After each game, write down:

  • Which proxy cards felt great.

  • Which ones were dead in hand.

  • Whether you fixed your actual problem (mana, speed, draw, interaction).

  • Whether the deck became more fun, or just more expensive on paper.

The “earned its slot” checklist

A card earns its slot if most of these are true:

  • You cast it on time without contorting your mana.

  • It mattered in more than one game.

  • It improved consistency, not just ceiling.

  • You wanted to draw it again next game.

If it did not earn its slot, it goes back to the maybe pile. You just saved money. Enjoy the rare feeling.

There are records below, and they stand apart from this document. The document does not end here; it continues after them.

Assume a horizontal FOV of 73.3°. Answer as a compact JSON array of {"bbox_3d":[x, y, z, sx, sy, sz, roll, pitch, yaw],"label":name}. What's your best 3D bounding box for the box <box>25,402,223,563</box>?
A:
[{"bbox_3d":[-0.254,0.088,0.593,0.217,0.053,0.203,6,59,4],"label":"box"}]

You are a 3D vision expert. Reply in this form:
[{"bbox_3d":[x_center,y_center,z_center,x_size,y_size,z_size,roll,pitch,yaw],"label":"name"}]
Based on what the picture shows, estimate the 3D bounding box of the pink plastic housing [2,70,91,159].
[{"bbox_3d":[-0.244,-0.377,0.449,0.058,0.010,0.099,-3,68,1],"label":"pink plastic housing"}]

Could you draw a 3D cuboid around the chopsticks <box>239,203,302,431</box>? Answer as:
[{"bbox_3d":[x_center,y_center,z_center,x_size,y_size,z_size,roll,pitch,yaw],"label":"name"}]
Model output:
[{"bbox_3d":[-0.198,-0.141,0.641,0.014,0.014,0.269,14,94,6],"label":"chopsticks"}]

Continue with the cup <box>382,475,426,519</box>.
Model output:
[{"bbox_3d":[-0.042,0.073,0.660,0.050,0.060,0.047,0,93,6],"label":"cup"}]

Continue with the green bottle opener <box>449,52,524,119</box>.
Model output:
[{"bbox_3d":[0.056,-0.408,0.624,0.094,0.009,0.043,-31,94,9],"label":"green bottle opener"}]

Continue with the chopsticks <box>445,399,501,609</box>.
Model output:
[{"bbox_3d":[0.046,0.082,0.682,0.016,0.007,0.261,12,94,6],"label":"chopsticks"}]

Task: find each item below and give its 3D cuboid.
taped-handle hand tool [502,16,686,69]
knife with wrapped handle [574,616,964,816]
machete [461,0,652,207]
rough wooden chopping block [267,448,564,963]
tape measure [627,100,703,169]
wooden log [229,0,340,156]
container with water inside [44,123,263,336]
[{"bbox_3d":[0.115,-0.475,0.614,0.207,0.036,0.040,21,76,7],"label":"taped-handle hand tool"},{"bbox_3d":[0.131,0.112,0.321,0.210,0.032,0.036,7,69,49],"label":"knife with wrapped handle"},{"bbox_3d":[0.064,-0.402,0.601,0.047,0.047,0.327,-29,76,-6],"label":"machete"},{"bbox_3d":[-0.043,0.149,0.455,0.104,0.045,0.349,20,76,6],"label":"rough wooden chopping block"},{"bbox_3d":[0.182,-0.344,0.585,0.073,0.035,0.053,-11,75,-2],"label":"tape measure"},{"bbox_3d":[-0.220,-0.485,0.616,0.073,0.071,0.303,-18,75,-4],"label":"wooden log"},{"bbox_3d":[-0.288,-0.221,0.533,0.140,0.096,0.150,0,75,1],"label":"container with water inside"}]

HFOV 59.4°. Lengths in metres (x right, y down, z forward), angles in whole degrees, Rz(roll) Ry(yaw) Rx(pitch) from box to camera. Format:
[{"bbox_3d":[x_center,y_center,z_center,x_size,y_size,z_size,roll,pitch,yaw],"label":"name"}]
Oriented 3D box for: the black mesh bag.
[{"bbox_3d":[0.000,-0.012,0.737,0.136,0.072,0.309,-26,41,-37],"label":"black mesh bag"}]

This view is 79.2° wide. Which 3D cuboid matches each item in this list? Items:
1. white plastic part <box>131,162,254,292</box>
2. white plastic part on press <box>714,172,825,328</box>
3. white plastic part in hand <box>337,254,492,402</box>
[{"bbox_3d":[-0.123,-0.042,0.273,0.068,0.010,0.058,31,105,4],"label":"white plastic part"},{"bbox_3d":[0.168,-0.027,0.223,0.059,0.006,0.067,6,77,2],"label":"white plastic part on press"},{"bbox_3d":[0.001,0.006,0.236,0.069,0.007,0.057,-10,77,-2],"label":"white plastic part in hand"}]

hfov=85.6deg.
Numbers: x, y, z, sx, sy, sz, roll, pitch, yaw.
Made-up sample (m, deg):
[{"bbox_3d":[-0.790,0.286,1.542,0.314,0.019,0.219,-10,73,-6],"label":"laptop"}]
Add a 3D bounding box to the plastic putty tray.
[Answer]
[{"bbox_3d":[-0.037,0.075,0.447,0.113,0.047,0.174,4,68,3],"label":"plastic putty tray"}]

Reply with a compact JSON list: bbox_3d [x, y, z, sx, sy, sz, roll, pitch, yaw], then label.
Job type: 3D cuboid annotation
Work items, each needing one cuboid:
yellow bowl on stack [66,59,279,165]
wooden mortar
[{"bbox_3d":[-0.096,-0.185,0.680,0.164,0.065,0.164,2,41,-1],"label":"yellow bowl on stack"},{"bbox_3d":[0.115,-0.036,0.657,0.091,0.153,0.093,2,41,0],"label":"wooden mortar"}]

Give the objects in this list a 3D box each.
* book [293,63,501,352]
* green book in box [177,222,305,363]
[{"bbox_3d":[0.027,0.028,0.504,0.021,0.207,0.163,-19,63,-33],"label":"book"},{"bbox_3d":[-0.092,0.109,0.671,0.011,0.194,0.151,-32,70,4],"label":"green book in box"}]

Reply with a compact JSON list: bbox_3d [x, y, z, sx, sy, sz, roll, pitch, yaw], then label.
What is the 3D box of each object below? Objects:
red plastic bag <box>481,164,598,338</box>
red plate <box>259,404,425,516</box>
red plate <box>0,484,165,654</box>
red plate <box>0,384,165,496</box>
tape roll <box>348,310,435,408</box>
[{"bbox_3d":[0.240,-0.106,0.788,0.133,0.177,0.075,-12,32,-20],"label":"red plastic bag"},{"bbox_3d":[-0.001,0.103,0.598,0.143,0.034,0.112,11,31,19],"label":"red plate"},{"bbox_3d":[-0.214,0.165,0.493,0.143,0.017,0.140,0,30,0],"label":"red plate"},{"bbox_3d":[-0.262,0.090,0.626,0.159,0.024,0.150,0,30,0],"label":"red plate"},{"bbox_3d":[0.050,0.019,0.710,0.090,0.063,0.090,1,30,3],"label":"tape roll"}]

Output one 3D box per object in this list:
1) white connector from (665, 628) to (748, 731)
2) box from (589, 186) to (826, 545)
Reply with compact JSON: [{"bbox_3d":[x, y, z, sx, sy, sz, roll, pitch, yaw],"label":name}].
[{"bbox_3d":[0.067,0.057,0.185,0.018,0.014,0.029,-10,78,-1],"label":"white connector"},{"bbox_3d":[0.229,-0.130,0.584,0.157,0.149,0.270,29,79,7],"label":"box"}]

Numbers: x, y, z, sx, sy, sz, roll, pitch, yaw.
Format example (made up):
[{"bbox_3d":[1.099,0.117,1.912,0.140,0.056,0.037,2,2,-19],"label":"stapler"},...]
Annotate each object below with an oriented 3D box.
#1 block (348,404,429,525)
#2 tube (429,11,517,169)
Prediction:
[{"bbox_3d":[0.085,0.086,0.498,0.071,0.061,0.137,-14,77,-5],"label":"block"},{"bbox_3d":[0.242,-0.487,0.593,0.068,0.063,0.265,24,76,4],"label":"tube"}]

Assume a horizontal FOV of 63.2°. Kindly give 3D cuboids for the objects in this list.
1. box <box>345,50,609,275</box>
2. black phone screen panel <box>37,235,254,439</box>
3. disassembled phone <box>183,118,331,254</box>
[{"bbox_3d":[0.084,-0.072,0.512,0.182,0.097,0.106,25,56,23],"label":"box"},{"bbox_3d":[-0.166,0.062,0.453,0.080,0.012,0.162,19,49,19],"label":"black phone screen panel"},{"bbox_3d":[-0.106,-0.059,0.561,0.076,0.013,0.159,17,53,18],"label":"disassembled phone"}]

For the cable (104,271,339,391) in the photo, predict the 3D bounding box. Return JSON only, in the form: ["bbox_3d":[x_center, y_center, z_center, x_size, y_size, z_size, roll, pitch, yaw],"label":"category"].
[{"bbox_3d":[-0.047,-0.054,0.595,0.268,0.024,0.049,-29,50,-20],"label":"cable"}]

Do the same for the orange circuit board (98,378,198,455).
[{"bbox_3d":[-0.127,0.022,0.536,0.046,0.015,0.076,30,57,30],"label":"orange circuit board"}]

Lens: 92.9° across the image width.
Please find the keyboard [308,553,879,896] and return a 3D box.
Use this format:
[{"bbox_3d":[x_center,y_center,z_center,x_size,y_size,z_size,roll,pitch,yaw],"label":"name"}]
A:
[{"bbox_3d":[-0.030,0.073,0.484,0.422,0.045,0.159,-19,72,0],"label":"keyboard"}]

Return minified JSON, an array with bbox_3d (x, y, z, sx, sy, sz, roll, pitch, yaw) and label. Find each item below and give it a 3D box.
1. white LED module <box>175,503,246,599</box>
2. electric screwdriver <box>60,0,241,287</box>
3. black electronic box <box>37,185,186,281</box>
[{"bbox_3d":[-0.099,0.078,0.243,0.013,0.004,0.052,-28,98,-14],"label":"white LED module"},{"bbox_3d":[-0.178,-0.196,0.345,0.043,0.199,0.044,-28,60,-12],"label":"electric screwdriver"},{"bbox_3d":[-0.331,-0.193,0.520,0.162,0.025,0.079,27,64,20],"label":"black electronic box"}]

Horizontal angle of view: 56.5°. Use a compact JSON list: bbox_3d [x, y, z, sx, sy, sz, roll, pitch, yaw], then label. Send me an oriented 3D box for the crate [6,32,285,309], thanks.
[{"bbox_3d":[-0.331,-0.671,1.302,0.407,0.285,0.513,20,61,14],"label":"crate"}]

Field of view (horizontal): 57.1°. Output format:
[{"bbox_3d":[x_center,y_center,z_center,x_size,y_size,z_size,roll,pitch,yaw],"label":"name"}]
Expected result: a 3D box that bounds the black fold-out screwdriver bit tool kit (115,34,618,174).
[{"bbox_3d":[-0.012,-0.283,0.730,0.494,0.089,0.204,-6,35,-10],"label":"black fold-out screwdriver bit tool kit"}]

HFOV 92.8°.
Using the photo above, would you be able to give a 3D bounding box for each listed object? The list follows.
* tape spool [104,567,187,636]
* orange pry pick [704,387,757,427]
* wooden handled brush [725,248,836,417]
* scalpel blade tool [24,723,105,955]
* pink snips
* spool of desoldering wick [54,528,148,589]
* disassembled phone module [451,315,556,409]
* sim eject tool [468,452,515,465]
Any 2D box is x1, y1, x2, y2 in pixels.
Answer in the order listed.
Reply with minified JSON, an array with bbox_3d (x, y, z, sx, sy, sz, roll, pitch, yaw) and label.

“Try before you buy” shopping, without the regret

Once you finish your proxy test, split your 10 upgrades into three groups:

  • Buy now: cards that were immediate, obvious improvements.

  • Buy later: cards that were fine, but not essential.

  • Do not buy: cards you thought you wanted, but did not.

This is the part where you actually upgrade a precon on a budget, because you stopped spending on vibes and started spending on results.

Where PrintMTG fits in (the practical part)

Testing is easiest when your proxies look clean, shuffle well, and do not feel like a stack of paper rectangles with dreams. PrintMTG is a solid option if you want to:

  • print the exact 10 upgrade cards you want to test,

  • keep everything consistent in sleeves,

  • iterate quickly without buying cards that might get cut next week.

Use proxies to find what works. Then buy the real copies if you want, when it makes sense, and when your budget agrees to stop screaming.

FAQs

How many proxies should I use when upgrading a precon?

For this method, keep it to 10 proxies, because that is the whole point. If you proxy 40 cards, you did not upgrade a precon. You replaced it and kept the box out of guilt.

Are proxies allowed at my LGS Commander night?

Sometimes yes, sometimes no, sometimes “yes but do not be shady about it.” Ask the store and give your table a heads-up. Assume sanctioned events require real cards.

How long should I test proxy upgrades before buying?

Usually 3 to 6 games is enough to spot what is actually helping. If you are still unsure after that, the card probably belongs in the “buy later” pile.

What is the best first upgrade for most precons?

Not a flashy mythic. It is usually mana consistency, plus a bit more efficient ramp and draw. Boring upgrades win more games than “one big finisher I never cast.”

Is it rude to proxy expensive staples forever?

In most casual groups, people care more about clarity and consent than whether you paid retail. Tell the table, keep proxies readable, and do not pretend they are real at sanctioned events.